Distinguishing between valid and invalid disability accommodation requests is straightforward because the employer can obtain medical documentation in response to the requests, Wiltsie said.

But “weeding out illegitimate religious accommodation requests is extremely difficult,” she said, noting that even employers that followed the Equal Employment Opportunity Commission’s religious accommodation guidance to the letter have been sued.

The Changing Nature of Exceptions to Mandates

Courts may or may not be receptive to claims that vaccine mandates were unlawful.
“It’s hard to say. So much depends upon which judge hears the case and also depends upon when the decision was made to require vaccination,” Wiltsie said.
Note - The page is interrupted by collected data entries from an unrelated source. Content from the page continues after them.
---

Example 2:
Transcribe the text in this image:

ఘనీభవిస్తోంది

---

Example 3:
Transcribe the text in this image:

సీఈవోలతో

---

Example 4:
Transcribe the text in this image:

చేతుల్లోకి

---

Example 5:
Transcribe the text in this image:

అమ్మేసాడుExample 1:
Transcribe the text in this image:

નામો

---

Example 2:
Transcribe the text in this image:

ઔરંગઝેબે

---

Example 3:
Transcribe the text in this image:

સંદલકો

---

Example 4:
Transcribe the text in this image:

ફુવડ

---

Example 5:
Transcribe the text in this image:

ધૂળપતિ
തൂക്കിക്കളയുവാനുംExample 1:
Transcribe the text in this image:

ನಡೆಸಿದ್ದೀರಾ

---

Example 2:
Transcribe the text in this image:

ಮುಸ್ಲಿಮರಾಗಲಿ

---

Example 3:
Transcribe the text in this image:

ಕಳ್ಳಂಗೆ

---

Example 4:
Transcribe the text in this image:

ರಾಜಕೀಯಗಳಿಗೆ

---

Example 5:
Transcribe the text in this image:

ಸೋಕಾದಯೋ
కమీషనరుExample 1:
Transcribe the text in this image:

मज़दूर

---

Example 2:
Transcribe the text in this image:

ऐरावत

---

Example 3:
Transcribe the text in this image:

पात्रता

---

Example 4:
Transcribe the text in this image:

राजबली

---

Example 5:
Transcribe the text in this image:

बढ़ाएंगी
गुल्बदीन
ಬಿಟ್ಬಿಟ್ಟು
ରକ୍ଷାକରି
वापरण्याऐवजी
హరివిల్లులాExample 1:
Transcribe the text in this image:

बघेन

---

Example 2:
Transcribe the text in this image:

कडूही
The nature of what constitutes a reasonable exception to a vaccine requirement may be changing, based on what is now known about vaccines and the Supreme Court possibly making the standard for employers’ defense against religious accommodation requests more stringent.
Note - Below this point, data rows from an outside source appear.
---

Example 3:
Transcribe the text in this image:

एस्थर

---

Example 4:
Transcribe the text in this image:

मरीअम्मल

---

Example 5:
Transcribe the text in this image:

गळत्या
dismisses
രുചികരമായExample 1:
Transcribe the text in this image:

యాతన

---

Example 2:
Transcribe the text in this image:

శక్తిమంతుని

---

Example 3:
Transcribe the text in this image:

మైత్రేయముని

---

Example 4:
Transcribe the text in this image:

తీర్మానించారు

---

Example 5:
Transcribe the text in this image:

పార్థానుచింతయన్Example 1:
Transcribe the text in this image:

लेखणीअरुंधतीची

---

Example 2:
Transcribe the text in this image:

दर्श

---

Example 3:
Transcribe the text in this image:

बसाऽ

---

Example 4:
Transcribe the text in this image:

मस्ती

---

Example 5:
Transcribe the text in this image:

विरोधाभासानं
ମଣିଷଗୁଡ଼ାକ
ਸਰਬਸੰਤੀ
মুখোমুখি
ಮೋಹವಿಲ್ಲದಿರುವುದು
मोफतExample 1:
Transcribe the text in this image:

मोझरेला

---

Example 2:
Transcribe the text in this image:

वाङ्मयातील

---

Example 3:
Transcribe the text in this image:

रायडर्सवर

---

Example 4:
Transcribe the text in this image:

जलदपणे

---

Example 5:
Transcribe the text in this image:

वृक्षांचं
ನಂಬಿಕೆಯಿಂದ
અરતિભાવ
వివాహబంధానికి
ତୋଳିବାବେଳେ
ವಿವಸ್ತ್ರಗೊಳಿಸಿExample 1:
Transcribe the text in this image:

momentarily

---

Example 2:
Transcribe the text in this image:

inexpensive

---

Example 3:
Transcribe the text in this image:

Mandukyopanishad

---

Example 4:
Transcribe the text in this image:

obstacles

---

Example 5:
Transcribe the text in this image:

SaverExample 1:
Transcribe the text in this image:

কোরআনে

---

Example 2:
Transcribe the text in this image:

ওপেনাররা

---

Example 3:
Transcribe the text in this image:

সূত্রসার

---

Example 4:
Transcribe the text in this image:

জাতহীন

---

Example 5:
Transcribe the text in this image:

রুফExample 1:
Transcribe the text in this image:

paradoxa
When defending an accommodation denial case under the Americans with Disabilities Act (ADA) or Title VII of the Civil Rights Act of 1964, an employer currently must establish that granting the request would impose a significant difficulty or expense for disability accommodations or more than a de minimis cost for religious accommodations. Although these standards are both referred to as “undue hardship,” the standard for showing an undue hardship currently is much higher for disability accommodations than for religious accommodations.

When employers began implementing vaccine requirements immediately after vaccines became available, the understanding from public health officials was that most vaccinated employees would not get COVID-19 or would not carry a sufficient level of the virus to transmit it to others, Wiltsie said.

“As such, strong arguments existed that it was an undue hardship and more than a de minimis cost to permit employees to be unvaccinated in the workplace,” she said. “Now that we know how easily some variants can spread among vaccinated and unvaccinated, these hardship and cost arguments are less clear-cut.”

In addition, COVID-19 treatments have improved significantly since the pandemic’s onset. Wiltsie said that cases originating from early in the pandemic will be the easiest for employers to defend.

No matter when the decision was made to deny a religious accommodation request, the de minimis cost burden is relatively easy to satisfy, she noted. This may change if the Supreme Court decides this year to change the applicable standard for denying religious accommodation requests.

The court is considering whether to change the “undue hardship” standard in religious accommodation cases brought under Title VII from the de minimis cost standard to the more stringent “significant difficulty or expense” standard that applies in ADA accommodation cases.

The high court is widely expected to switch to applying the latter standard to religious accommodation requests, Shimada said. If the Supreme Court does, employers will find it more difficult to justify denying an employee’s religious accommodation request, he noted.

As for constitutional challenges against employers for denying religious exemptions, the 6th U.S. Circuit Court of Appeals on March 14 ruled that a company wasn’t a state actor when it sold products to the federal government and imposed a vaccine mandate because the government required it to do so as a federal contractor.

Voluntary Vaccination Is an Alternative for Some Employers

Employers not in health care or other industries that are required to mandate vaccines should consider encouraging—but not requiring—employees to be vaccinated or boosted, Shea said.

But if the law does require an employer to mandate vaccination, the employer should be relatively lenient in considering and granting requests for reasonable accommodations based on disability or religious beliefs, she added.

Nonetheless, Shea said that an employer should be able to continue requiring reliable, specific supporting medical information before granting a disability-based accommodation request if the need for accommodation isn’t obvious, or a sincerely held objection that is truly religious in nature before granting a religious accommodation request.